Sesungguhnya kata Quraisy adalah isim (kata benda), bukan sifat, yang dalam istilah ilmu ushûl disebut dengan laqab (panggilan). Mafhûm isim atau mafhûm laqab tidak diamalkan (dipakai) secara mutlak. Sebab, isim atau laqab tidak mempunyai mafhûm (konotasi). Oleh karena itu, ketentuan (nash) Quraisy bukan berarti tidak boleh bagi selain Quraisy. Tidak berarti bahwa urusan ini, yakni pemerintahan dan Khilafah, tidak dibenarkan berada di tangan orang selain Quraisy.

Penjelasan lain, Imam Ahmad mengeluarkan hadis dari Umar bin al-Khaththab ra. dengan sanad rijal-nya tsiqah (terpercaya) bahwa ia berkata, “Jika telah sampai ajalku dan Abu Ubadah masih hidup, maka aku akan menyerahkan Kekhilafahan kepada dirinya.”
Dalam hadits itu Umar ra. juga berkata, “Jika telah sampai ajalku dan Abu Ubadah telah mati, maka aku akan memberikan Kekhilafahan kepada Mu’adz bin Jabal.”
Padahal, Muadz bin Jabal tidak bernasab Quraisy. Umar bin al-Khaththab ra. mengucapkan hal itu dengan dihadiri oleh para Sahabat. Namun, tidak ada satu riwawat pun yang menyebutkan bahwa mereka berbeda pendapat dengan Umar tentang pendapatnya itu, dengan ber-hujjah mengenai kewajiban Khilafah di tangan Quraisy. Oleh karena apa yang dipahami oleh Umar itu tidak ditentang oleh seorang pun dari para Sahabat, hal itu menunjukkan bahwa syarat nasab Quraisy bukanlah syarat in’iqâd (Al-Khalidi, Qawâ’id Nizhâm al-Hukm fi al-Islâm, hlm. 306).
Selengkapnya bisa baca di Link dakwah ini : https://duduoel.wordpress.com/2015/12/02/bab-1-syarat-syarat-sahnya-khilafah/#:~:text=Sah%20atau%20tidaknya%20khilafah%20sebenarnya,maka%20khilafah%20telah%20sah%20berdiri.

Penjelasan Mengenai Proses Pengangkatan Khailfah
Judul : Proses Penunjukan Khilafah yang berganti-ganti sepanjang sejarah Islam

Pada masa awal Islam, khalifah mulai dipilih sepeninggal Nabi Muhammad SAW pada 632 M. Alasannya, waktu itu mulai terjadi goncangan sosial di tengah masyarakat muslim. Seperti keengganan membayar zakat dan perseteruan antar sesama yang berpotensi menjadi perpecahan. Maka, sahabat-sahabat Nabi Muhammad mendiskusikan suksesi kepemimpinan umat Islam.

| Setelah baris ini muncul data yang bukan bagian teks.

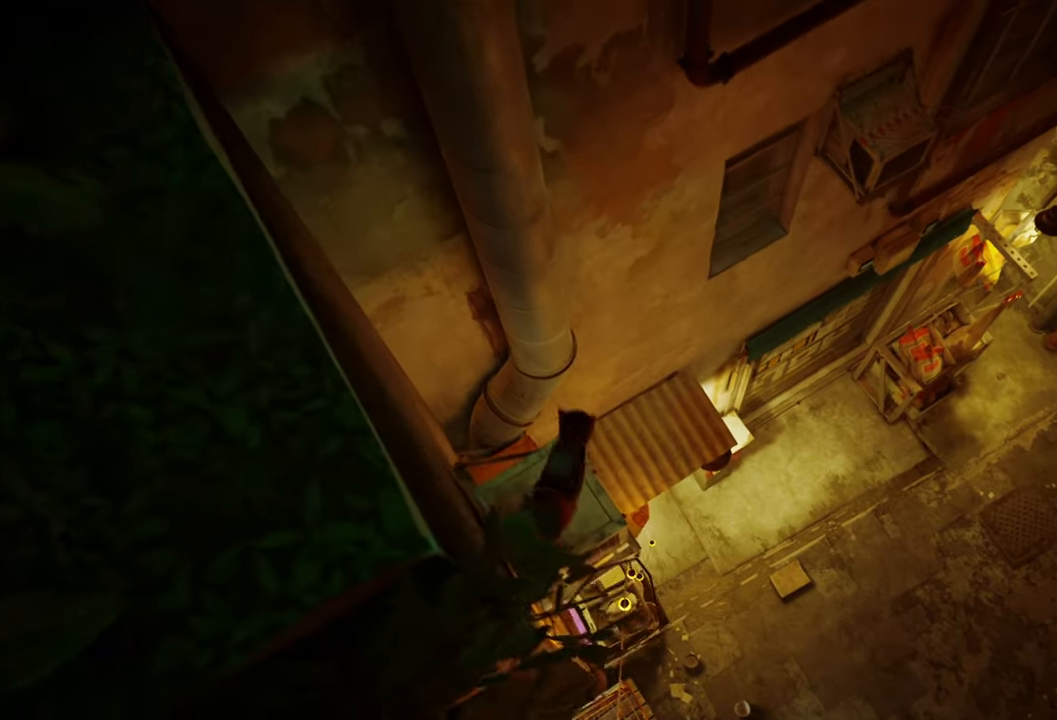
{"buttons": ["A"], "left_stick": "up-left", "right_stick": "center", "events": [[160, "left_stick", "up-left"], [420, "A", "down"]]}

Suksesi dilakukan dengan tiga prosedur: penunjukan, konsultasi dan baiat. Dalam proses ini, empat nama dari sahabat paling awal masuk Islam dan dekat dengan Nabi Muhammad masuk ke dalam bursa, yakni Abu Bakar, Umar bin Khattab, Usman bin Affan, dan Ali bin Abi Thalib.

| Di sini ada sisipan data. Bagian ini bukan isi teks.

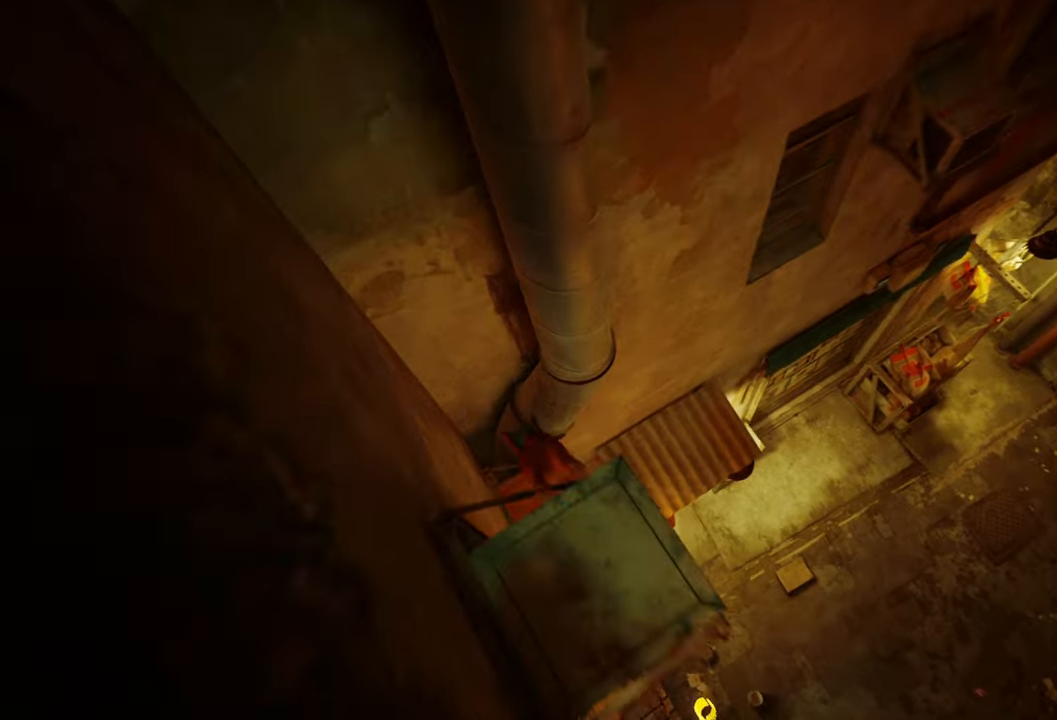
{"buttons": [], "left_stick": "up-right", "right_stick": "center", "events": [[140, "left_stick", "up-right"]]}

Meninggalnya Khalifah Ali menandai era khalifah setelahnya yang berbentuk Daulah (kerajaan) dengan sistem penunjukan kekeluargaan bukan lagi secara Musyawarah, pencetusnya masih dari kalangan ummat Islam awal yakni Muawwiyah bin Abi Sufyan (661-750M) yang mendirikan Dinasti Umayyah. Era Dinasti Arab Umayyah ini menandai perubahan sistem pemilihan khalifah dalam ummat Islam. Karena memang dalam al-Qur’an dan hadits sebagai dua sumber utama hukum Islam tak mengatur secara pasti sistem atau mekanisme pemilihan pemimpin.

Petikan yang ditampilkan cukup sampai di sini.